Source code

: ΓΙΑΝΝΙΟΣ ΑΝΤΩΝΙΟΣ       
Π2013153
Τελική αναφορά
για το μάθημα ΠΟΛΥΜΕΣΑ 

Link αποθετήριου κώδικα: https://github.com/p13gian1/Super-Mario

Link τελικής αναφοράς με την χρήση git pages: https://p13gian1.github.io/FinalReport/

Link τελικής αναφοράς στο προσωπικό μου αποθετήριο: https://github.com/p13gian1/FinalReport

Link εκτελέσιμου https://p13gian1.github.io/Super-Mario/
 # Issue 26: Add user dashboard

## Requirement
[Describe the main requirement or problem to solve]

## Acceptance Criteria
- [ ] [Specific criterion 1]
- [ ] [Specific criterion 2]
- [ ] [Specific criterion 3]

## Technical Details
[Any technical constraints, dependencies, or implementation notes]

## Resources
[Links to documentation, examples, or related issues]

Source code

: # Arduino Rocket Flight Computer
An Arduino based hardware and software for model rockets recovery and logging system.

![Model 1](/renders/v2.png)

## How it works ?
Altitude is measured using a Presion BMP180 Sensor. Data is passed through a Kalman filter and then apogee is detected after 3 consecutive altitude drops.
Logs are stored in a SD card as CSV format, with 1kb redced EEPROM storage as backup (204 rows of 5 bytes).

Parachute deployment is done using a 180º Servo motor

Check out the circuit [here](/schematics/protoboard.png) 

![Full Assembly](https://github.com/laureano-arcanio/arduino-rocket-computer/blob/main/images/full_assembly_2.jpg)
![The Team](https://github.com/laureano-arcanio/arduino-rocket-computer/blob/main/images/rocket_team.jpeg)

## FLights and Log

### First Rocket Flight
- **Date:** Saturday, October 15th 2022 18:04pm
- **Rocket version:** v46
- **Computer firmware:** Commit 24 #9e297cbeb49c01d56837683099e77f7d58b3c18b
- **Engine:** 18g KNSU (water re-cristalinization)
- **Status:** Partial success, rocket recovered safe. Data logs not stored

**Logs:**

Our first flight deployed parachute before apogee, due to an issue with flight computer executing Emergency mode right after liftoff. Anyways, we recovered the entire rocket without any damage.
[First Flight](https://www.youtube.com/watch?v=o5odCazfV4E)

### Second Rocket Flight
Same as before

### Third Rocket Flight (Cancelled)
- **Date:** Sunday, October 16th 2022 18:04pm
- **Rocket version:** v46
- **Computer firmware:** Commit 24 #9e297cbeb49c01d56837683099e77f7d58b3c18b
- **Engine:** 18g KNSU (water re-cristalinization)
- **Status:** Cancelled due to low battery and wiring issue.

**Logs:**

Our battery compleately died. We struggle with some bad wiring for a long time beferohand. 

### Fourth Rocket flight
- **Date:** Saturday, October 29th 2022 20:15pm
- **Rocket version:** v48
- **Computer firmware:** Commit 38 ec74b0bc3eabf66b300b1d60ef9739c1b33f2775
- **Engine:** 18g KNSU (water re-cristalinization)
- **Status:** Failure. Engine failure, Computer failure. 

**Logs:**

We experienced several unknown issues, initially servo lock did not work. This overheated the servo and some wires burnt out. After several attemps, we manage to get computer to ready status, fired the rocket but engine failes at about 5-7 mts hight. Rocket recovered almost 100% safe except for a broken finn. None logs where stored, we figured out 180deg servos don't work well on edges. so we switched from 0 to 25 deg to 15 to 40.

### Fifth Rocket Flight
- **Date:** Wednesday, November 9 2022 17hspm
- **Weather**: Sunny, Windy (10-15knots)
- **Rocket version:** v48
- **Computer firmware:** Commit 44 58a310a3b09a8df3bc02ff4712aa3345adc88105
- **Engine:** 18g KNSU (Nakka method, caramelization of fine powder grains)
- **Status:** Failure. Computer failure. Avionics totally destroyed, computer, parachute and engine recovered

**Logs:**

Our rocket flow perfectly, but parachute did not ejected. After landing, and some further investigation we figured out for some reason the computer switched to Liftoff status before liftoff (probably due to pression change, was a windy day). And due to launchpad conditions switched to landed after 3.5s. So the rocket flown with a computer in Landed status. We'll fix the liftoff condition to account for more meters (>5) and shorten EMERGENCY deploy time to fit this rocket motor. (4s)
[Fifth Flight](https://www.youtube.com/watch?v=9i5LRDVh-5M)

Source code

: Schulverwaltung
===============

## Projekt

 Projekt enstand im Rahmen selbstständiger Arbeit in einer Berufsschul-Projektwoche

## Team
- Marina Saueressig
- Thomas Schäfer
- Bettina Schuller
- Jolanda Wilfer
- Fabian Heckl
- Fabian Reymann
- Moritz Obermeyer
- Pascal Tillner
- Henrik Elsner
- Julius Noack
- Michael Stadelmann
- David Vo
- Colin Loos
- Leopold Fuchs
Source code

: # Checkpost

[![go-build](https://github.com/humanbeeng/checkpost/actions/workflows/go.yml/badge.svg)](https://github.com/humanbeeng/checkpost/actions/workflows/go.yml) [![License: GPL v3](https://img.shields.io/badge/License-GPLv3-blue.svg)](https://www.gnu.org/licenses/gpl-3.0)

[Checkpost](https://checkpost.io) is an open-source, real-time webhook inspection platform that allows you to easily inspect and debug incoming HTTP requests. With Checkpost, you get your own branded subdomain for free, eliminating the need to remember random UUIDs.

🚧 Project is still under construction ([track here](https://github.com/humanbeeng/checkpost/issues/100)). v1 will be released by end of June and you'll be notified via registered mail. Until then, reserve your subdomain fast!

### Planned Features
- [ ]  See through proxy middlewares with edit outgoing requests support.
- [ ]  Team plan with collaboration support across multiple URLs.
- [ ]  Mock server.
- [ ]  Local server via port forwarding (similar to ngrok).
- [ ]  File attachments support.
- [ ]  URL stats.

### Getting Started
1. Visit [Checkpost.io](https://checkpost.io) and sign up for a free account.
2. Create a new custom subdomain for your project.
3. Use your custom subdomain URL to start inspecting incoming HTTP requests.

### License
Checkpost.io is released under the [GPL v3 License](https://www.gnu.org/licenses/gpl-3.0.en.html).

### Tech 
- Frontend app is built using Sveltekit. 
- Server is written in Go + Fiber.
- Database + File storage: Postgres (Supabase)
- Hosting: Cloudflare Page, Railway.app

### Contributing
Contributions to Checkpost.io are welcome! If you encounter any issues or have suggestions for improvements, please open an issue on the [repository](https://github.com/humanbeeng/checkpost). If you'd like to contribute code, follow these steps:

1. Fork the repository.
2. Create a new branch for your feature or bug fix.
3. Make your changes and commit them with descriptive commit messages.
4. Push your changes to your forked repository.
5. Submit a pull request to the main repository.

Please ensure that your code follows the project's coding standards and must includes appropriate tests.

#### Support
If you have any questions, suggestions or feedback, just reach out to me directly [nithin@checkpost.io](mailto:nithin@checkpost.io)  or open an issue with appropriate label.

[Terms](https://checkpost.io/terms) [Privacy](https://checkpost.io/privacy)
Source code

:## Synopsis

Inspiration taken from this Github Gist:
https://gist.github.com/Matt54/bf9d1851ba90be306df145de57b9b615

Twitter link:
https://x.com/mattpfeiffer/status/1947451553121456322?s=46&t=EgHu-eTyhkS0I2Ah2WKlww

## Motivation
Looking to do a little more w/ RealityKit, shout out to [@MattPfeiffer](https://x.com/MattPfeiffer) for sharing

+++

• ABOUT THIS TASK
Each line of the data above is to be set down exactly.

• SOLVED PROBLEM
Source code

: ΓΙΑΝΝΙΟΣ ΑΝΤΩΝΙΟΣ       
Π2013153
Τελική αναφορά
για το μάθημα ΠΟΛΥΜΕΣΑ 

Link αποθετήριου κώδικα: https://github.com/p13gian1/Super-Mario

Link τελικής αναφοράς με την χρήση git pages: https://p13gian1.github.io/FinalReport/

Link τελικής αναφοράς στο προσωπικό μου αποθετήριο: https://github.com/p13gian1/FinalReport

Link εκτελέσιμου https://p13gian1.github.io/Super-Mario/
 # Issue 26: Add user dashboard

## Requirement
[Describe the main requirement or problem to solve]

## Acceptance Criteria
- [ ] [Specific criterion 1]
- [ ] [Specific criterion 2]
- [ ] [Specific criterion 3]

## Technical Details
[Any technical constraints, dependencies, or implementation notes]

## Resources
[Links to documentation, examples, or related issues]

Source code

: # Arduino Rocket Flight Computer
An Arduino based hardware and software for model rockets recovery and logging system.

![Model 1](/renders/v2.png)

## How it works ?
Altitude is measured using a Presion BMP180 Sensor. Data is passed through a Kalman filter and then apogee is detected after 3 consecutive altitude drops.
Logs are stored in a SD card as CSV format, with 1kb redced EEPROM storage as backup (204 rows of 5 bytes).

Parachute deployment is done using a 180º Servo motor

Check out the circuit [here](/schematics/protoboard.png) 

![Full Assembly](https://github.com/laureano-arcanio/arduino-rocket-computer/blob/main/images/full_assembly_2.jpg)
![The Team](https://github.com/laureano-arcanio/arduino-rocket-computer/blob/main/images/rocket_team.jpeg)

## FLights and Log

### First Rocket Flight
- **Date:** Saturday, October 15th 2022 18:04pm
- **Rocket version:** v46
- **Computer firmware:** Commit 24 #9e297cbeb49c01d56837683099e77f7d58b3c18b
- **Engine:** 18g KNSU (water re-cristalinization)
- **Status:** Partial success, rocket recovered safe. Data logs not stored

**Logs:**

Our first flight deployed parachute before apogee, due to an issue with flight computer executing Emergency mode right after liftoff. Anyways, we recovered the entire rocket without any damage.
[First Flight](https://www.youtube.com/watch?v=o5odCazfV4E)

### Second Rocket Flight
Same as before

### Third Rocket Flight (Cancelled)
- **Date:** Sunday, October 16th 2022 18:04pm
- **Rocket version:** v46
- **Computer firmware:** Commit 24 #9e297cbeb49c01d56837683099e77f7d58b3c18b
- **Engine:** 18g KNSU (water re-cristalinization)
- **Status:** Cancelled due to low battery and wiring issue.

**Logs:**

Our battery compleately died. We struggle with some bad wiring for a long time beferohand. 

### Fourth Rocket flight
- **Date:** Saturday, October 29th 2022 20:15pm
- **Rocket version:** v48
- **Computer firmware:** Commit 38 ec74b0bc3eabf66b300b1d60ef9739c1b33f2775
- **Engine:** 18g KNSU (water re-cristalinization)
- **Status:** Failure. Engine failure, Computer failure. 

**Logs:**

We experienced several unknown issues, initially servo lock did not work. This overheated the servo and some wires burnt out. After several attemps, we manage to get computer to ready status, fired the rocket but engine failes at about 5-7 mts hight. Rocket recovered almost 100% safe except for a broken finn. None logs where stored, we figured out 180deg servos don't work well on edges. so we switched from 0 to 25 deg to 15 to 40.

### Fifth Rocket Flight
- **Date:** Wednesday, November 9 2022 17hspm
- **Weather**: Sunny, Windy (10-15knots)
- **Rocket version:** v48
- **Computer firmware:** Commit 44 58a310a3b09a8df3bc02ff4712aa3345adc88105
- **Engine:** 18g KNSU (Nakka method, caramelization of fine powder grains)
- **Status:** Failure. Computer failure. Avionics totally destroyed, computer, parachute and engine recovered

**Logs:**

Our rocket flow perfectly, but parachute did not ejected. After landing, and some further investigation we figured out for some reason the computer switched to Liftoff status before liftoff (probably due to pression change, was a windy day). And due to launchpad conditions switched to landed after 3.5s. So the rocket flown with a computer in Landed status. We'll fix the liftoff condition to account for more meters (>5) and shorten EMERGENCY deploy time to fit this rocket motor. (4s)
[Fifth Flight](https://www.youtube.com/watch?v=9i5LRDVh-5M)

Source code

: Schulverwaltung
===============

## Projekt

 Projekt enstand im Rahmen selbstständiger Arbeit in einer Berufsschul-Projektwoche

## Team
- Marina Saueressig
- Thomas Schäfer
- Bettina Schuller
- Jolanda Wilfer
- Fabian Heckl
- Fabian Reymann
- Moritz Obermeyer
- Pascal Tillner
- Henrik Elsner
- Julius Noack
- Michael Stadelmann
- David Vo
- Colin Loos
- Leopold Fuchs
Source code

: # Checkpost

[![go-build](https://github.com/humanbeeng/checkpost/actions/workflows/go.yml/badge.svg)](https://github.com/humanbeeng/checkpost/actions/workflows/go.yml) [![License: GPL v3](https://img.shields.io/badge/License-GPLv3-blue.svg)](https://www.gnu.org/licenses/gpl-3.0)

[Checkpost](https://checkpost.io) is an open-source, real-time webhook inspection platform that allows you to easily inspect and debug incoming HTTP requests. With Checkpost, you get your own branded subdomain for free, eliminating the need to remember random UUIDs.

🚧 Project is still under construction ([track here](https://github.com/humanbeeng/checkpost/issues/100)). v1 will be released by end of June and you'll be notified via registered mail. Until then, reserve your subdomain fast!

### Planned Features
- [ ]  See through proxy middlewares with edit outgoing requests support.
- [ ]  Team plan with collaboration support across multiple URLs.
- [ ]  Mock server.
- [ ]  Local server via port forwarding (similar to ngrok).
- [ ]  File attachments support.
- [ ]  URL stats.

### Getting Started
1. Visit [Checkpost.io](https://checkpost.io) and sign up for a free account.
2. Create a new custom subdomain for your project.
3. Use your custom subdomain URL to start inspecting incoming HTTP requests.

### License
Checkpost.io is released under the [GPL v3 License](https://www.gnu.org/licenses/gpl-3.0.en.html).

### Tech 
- Frontend app is built using Sveltekit. 
- Server is written in Go + Fiber.
- Database + File storage: Postgres (Supabase)
- Hosting: Cloudflare Page, Railway.app

### Contributing
Contributions to Checkpost.io are welcome! If you encounter any issues or have suggestions for improvements, please open an issue on the [repository](https://github.com/humanbeeng/checkpost). If you'd like to contribute code, follow these steps:

1. Fork the repository.
2. Create a new branch for your feature or bug fix.
3. Make your changes and commit them with descriptive commit messages.
4. Push your changes to your forked repository.
5. Submit a pull request to the main repository.

Please ensure that your code follows the project's coding standards and must includes appropriate tests.

#### Support
If you have any questions, suggestions or feedback, just reach out to me directly [nithin@checkpost.io](mailto:nithin@checkpost.io)  or open an issue with appropriate label.

[Terms](https://checkpost.io/terms) [Privacy](https://checkpost.io/privacy)
Source code

:## Synopsis

Inspiration taken from this Github Gist:
https://gist.github.com/Matt54/bf9d1851ba90be306df145de57b9b615

Twitter link:
https://x.com/mattpfeiffer/status/1947451553121456322?s=46&t=EgHu-eTyhkS0I2Ah2WKlww

## Motivation
Looking to do a little more w/ RealityKit, shout out to [@MattPfeiffer](https://x.com/MattPfeiffer) for sharing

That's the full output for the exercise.